Requirement
Reproduce the forum thread about dealing with men in full, with every word, line break, and symbol unchanged.

Selected excerpt
##########

I didn’t mean “deal with” in a controlling way, more like understand or navigate relationships with. I think most of us are always learning how to communicate better, no matter who we’re with. The post was just meant to spark a bit of reflection (and humour!) about what people have learned along the way.

OP posts:
TheZanyZebra · 29/10/2025 19:33

The post was just meant to spark a bit of reflection (and humour!) about what people have learned along the way.

I 've learned more about how I could NEVER live with so many MN posters than having relationship in real life 😂

I never even knew some behaviour existed until I read about them, never been an issue with real-life people.

Itsskea · 29/10/2025 19:34

I recommend being a lesbian. You get to see the good side of men without dealing with any of their shite! They tend to treat you like a guy who they can talk to about emotional things.
As for men who aren’t mates - ignore them. There’s really no reason to spend much time or energy on those ones…

ThreePointOneFourOneFiveNine · 29/10/2025 19:36

You deal with men by treating them as human beings and equals.

##########

Satellite image grounding data

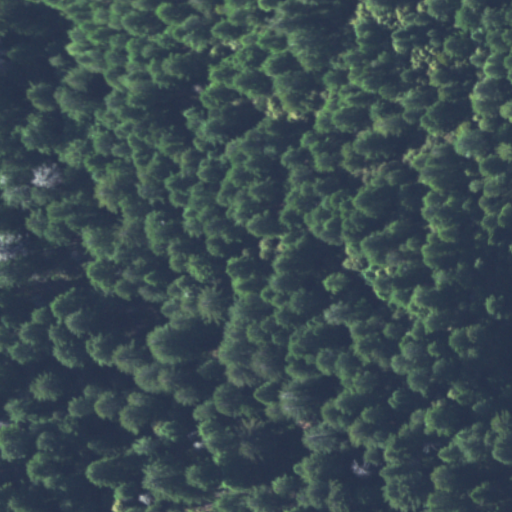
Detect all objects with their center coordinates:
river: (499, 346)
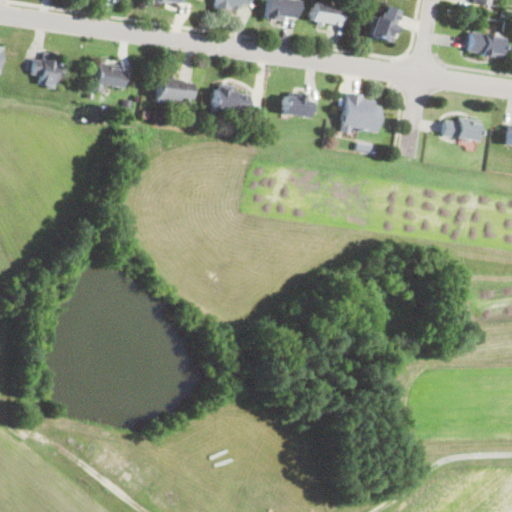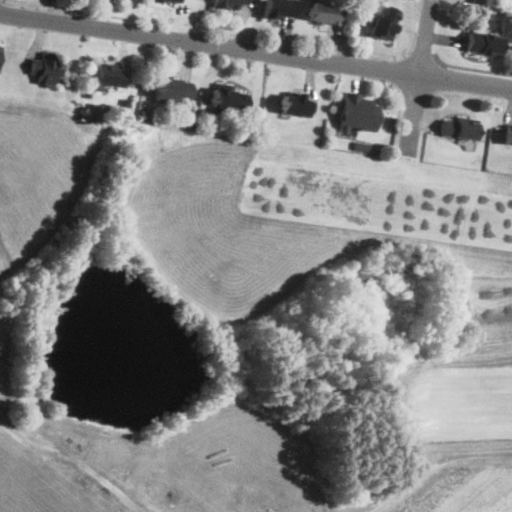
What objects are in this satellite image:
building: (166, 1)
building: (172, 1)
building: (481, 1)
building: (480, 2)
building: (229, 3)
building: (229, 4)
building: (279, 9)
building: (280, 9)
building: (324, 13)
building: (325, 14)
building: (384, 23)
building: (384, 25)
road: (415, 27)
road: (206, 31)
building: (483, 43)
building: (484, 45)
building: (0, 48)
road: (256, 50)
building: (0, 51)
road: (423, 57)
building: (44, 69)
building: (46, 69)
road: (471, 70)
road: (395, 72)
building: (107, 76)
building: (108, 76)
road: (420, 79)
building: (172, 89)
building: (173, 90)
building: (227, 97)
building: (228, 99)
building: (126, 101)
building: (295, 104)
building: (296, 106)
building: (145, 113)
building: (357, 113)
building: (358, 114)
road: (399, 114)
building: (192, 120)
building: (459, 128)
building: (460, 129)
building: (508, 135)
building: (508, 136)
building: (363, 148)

##########

Response
I didn’t mean “deal with” in a controlling way, more like understand or navigate relationships with. I think most of us are always learning how to communicate better, no matter who we’re with. The post was just meant to spark a bit of reflection (and humour!) about what people have learned along the way.

OP posts:
TheZanyZebra · 29/10/2025 19:33

The post was just meant to spark a bit of reflection (and humour!) about what people have learned along the way.

I 've learned more about how I could NEVER live with so many MN posters than having relationship in real life 😂

I never even knew some behaviour existed until I read about them, never been an issue with real-life people.

Itsskea · 29/10/2025 19:34

I recommend being a lesbian. You get to see the good side of men without dealing with any of their shite! They tend to treat you like a guy who they can talk to about emotional things.
As for men who aren’t mates - ignore them. There’s really no reason to spend much time or energy on those ones…

ThreePointOneFourOneFiveNine · 29/10/2025 19:36

You deal with men by treating them as human beings and equals.